In contrast, Austrian economists emphasize that capital, unlike land, must be constantly renewed, that its life cycle may be long or short, and that loose monetary policy causes overinvestment in long-life capital, whose value then collapses, contributing to recessions.
Meanwhile Georgists notice that recessions follow bursting "property bubbles", which are really land bubbles because land prices, unlike prices of buildings (prime examples of "long-life capital"), are not constrained by construction costs.
Hazlitt's failure to make these distinctions may explain why his explanation for depressions (s.23.5) is so vague: "the real causes, most of the time, are maladjustments within the wage-cost-price structure... At some point these maladjustments have removed the incentive to produce, or have made it actually impossible for production to continue... Not until these maladjustments are corrected can full production and employment be resumed." All clear now?
Advertisement
Those who call themselves free-traders too often fail to apply their own standards to trade within their own countries. Witness those misnamed "free trade agreements" in which each country promises to impose the other's monopolies on its own citizens.
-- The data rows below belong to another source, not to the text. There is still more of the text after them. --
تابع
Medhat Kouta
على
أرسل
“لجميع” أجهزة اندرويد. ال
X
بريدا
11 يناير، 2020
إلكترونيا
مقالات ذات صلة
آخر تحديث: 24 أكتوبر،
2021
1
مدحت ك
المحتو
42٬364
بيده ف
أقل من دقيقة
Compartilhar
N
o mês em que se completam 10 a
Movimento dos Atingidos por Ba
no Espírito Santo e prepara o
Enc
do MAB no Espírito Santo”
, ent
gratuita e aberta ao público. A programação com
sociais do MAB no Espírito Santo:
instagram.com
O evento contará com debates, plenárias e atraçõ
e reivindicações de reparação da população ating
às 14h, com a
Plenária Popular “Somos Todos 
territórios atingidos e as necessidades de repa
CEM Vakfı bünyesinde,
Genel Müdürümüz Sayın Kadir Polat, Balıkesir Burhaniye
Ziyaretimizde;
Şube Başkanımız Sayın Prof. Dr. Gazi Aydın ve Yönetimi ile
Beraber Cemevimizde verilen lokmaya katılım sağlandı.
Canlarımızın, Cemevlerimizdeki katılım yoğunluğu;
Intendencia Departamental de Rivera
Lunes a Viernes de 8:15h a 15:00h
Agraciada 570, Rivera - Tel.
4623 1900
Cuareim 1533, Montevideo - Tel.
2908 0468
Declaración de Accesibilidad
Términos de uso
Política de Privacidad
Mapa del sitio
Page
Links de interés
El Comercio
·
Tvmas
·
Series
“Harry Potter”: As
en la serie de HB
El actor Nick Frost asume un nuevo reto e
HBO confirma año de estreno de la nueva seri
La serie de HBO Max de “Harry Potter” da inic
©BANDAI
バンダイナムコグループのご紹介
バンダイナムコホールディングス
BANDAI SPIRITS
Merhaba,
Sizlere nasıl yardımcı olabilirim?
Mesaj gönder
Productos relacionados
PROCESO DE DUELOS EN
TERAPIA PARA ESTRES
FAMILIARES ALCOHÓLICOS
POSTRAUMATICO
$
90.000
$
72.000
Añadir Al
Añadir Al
Hazlitt falls into this error in chapter 4, where he considers an extra bridge between Easton and Weston and declares that "For every dollar that is spent on the bridge a dollar will be taken away from taxpayers." Not necessarily, because any such bridge will lower barriers to trade between Easton and Weston, especially the indispensable trade between employers and employees.
The benefit of the additional trade, net of any bridge tolls, will be shown in prices of access to locations served by the bridge -- in other words, land values. If the benefit exceeds the cost, it will be possible to cover the cost by clawing back a sufficient fraction of the uplift in land values, in which case the cost, although clawed back through the tax system, will not be "taken away from the taxpayers" but will be part of the new value created by the bridge.